The [MPDS platform](https://mpds.io) is the main data source for generating the simulation inputs and checking the simulation results. An access to the binary compounds data subset is free, one should [login at the MPDS](https://mpds.io/#modal/login) and get the MPDS API key:

```shell
export MPDS_KEY=...
```
(Please do not forget to withdraw _i.e._ invalidate the API key after finishing the work.)

A template system is used to control the calculation parameters, see the `mpds_aiida/calc_templates` subfolder. Note, that the `options: resources` template directive makes no sense with our custom cloud scheduler. The `cluster`, `codes`, and `basis_family` template directives have to be specified exactly as defined above.

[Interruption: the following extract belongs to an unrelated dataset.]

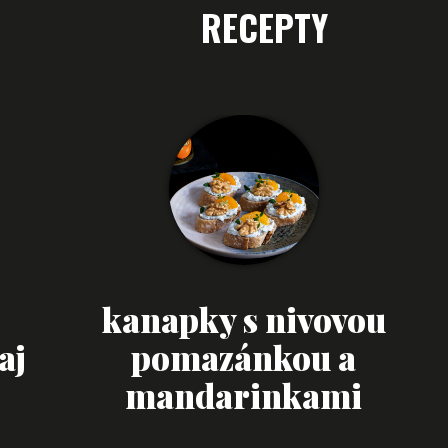
RECEPTY
kanapky s nivovou
aj
pomazánkou a
mandarinkami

The following on-demand cloud providers are currently supported (resp. `yascheduler` directives given in brackets):

- [Hetzner](https://www.hetzner.com/cloud) (`hetzner_token`, `hetzner_max_nodes`), API token must be issued for a project
- [Upcloud](https://upcloud.com) (`upcloud_login`, `upcloud_pass`, `upcloud_max_nodes`), API permissions are set in account settings

At the moment of writing, the chosen default Hetzner configuration (CX51) runs a test task for **2-2.5 hours** on average and costs **EUR 35.88** per month, the chosen default Upcloud configuration (8 cores, 4Gb memory) runs a test task for **1.5 hours** on average and costs **$89** per month.

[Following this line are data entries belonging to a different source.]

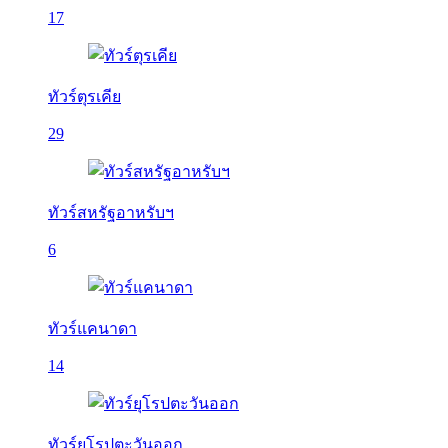
17
ทัวร์ตุรเคีย
29
ทัวร์สหรัฐอาหรับฯ
6
ทัวร์แคนาดา
14
ทัวร์ยุโรปตะวันออก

More examples are given in the `scripts` subfolder.

An operation principle is briefly illustrated below.

![General workflow](https://raw.githubusercontent.com/mpds-io/mpds-aiida/master/workflow.png "General workflow")

Note: this repo is subject to change and presents an ongoing work in progress.

## Licensing

- This code: [MIT](https://en.wikipedia.org/wiki/MIT_License)
- CRYSTAL engine: [commercial](https://www.crystal.unito.it)

The resulting data are available at the [MPDS platform](https://mpds.io/search/ab%20initio%20calculations), according to the CC BY 4.0 license.

## Issues and troubleshooting

Please, report any issues in the respective repositories: [aiida-crystal-dft](https://github.com/tilde-lab/aiida-crystal-dft), [yascheduler](https://github.com/tilde-lab/yascheduler), [mpds-ml-labs](https://github.com/mpds-io/mpds-ml-labs), [aiida](https://github.com/aiidateam/aiida-core), [mpds_client](https://github.com/mpds-io/mpds_client), _etc._

The Google Cloud machines need first to be prepared via the web-browser SSH console (note `sudo -i`). The file `/etc/ssh/sshd_config` should be changed to allow `root` user to log in.

The Amazon EC2 machines need first to be accessed with the `admin` user (note `sudo -i`). Then the file `/root/.ssh/authorized_keys` needs to be cleaned to allow `root` user to log in.